From the U.S.: Why don’t I feel any desire at all for physical contact with my boyfriend of 3 years? We are both divorced, in our 40’s, have kids from previous marriages, and are both Christians. We decided early on not to have sex, but after a month or so, we gave in. This lasted a few months, then we backed off.
For a while (close to a year), things were fine–we acted like a normal couple. We’d hold hands, kiss, hug, etc.. but we’d never let it get too far. For the past year, I’ve become extremely distant with him in the area of any physical contact. I can’t figure out why. I still think he’s a great guy, he would give me the world if he could, all of our kids and families would LOVE to see us get married, and I know he’d take excellent care of me. I don’t have a doubt he’d treat me like a queen. Most women would die for this. I simply cannot figure out what my problem is. We enjoy doing things we’ve always done–dinner, ballgames, community events, etc., but when it comes to any idea of anything physical, I’m turned off completely.
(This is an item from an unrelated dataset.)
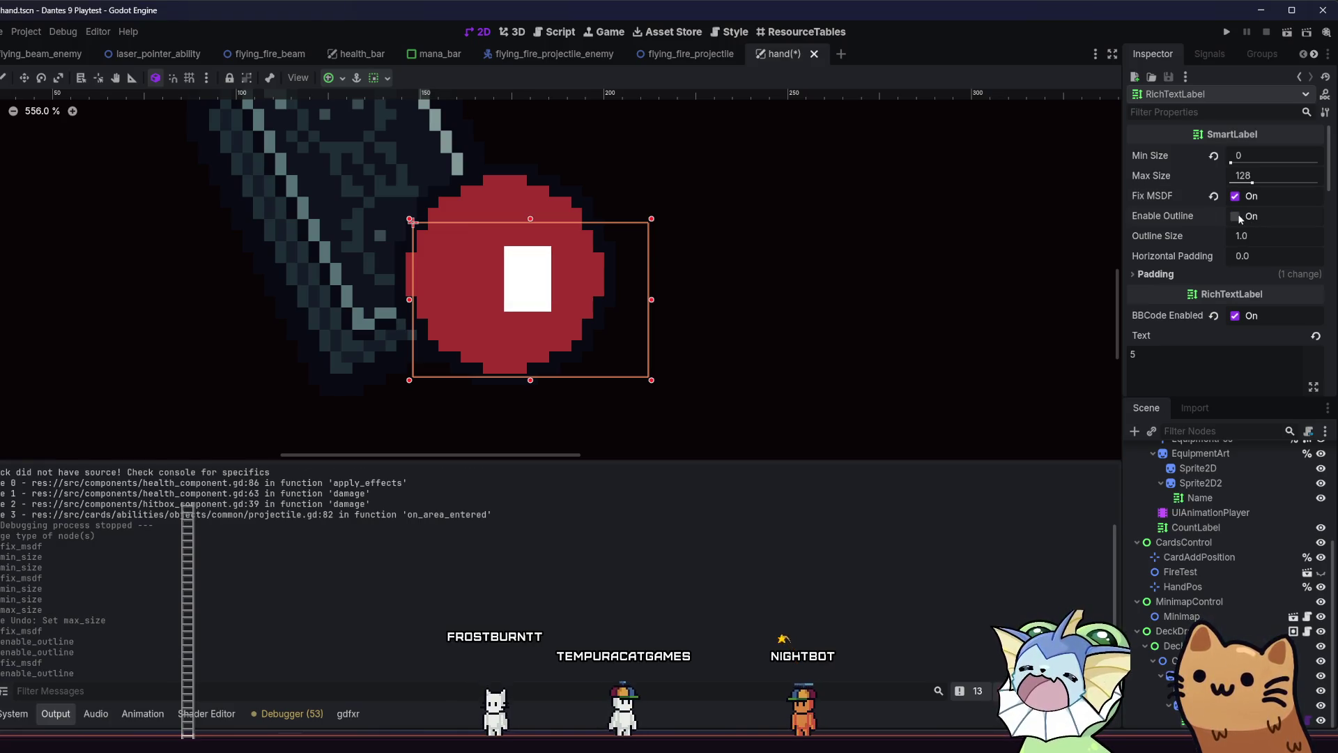
click(1235, 198)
This has been the case for about a year or so now and I can’t figure out why. Nothing happened really to bring this on–it just….”died” in me somehow. It’s to the point that I’m stressed over seeing him becuase I know he’ll want to hug me or kiss me or hold my hand….and I’m just not feeling it. It’s not fair to him, and I realize the problem lies with me.
I pray every day for me to love him like he deserves to be loved, and I just don’t understand. It’s obviously causing a strain.
He’s very patient and says he’ll wait for me to come around. I don’t deserve that. I WANT to come around and get back to being able to act like a girlfriend (and eventual wife), but I just don’t have it in me to even think like that right now.
I don’t have enough information to give you much of an answer. I can only make a very tentative guess.
You see, I have to wonder why two adults in their 40s who love each other would decide not to have sex. That decision is where I think the problem begins. Of course you “gave in” and had sex. Why shouldn’t you? Sex is a normal and natural and important part of connecting intimately with someone you love. But for some reason you can’t let yourself be intimate and you feel bad if you “slip.”
It makes sense that tension would develop between what your body and emotions want and what your mind has decided it won’t do. A resolution to the discomfort of that tension is to shut down entirely, which you apparently did. That brings me back to my original question: Why on earth would two adults in their 40s give up on sex when they love each other?
For an answer to that question and perhaps to resolve it, I think you need to see a therapist who can hear the whole story and who can perhaps help you make peace with being sexual human beings. I hope the two of you will do that. People who love each other deserve the pleasure and satisfaction that comes with being close and sexually intimate with each other.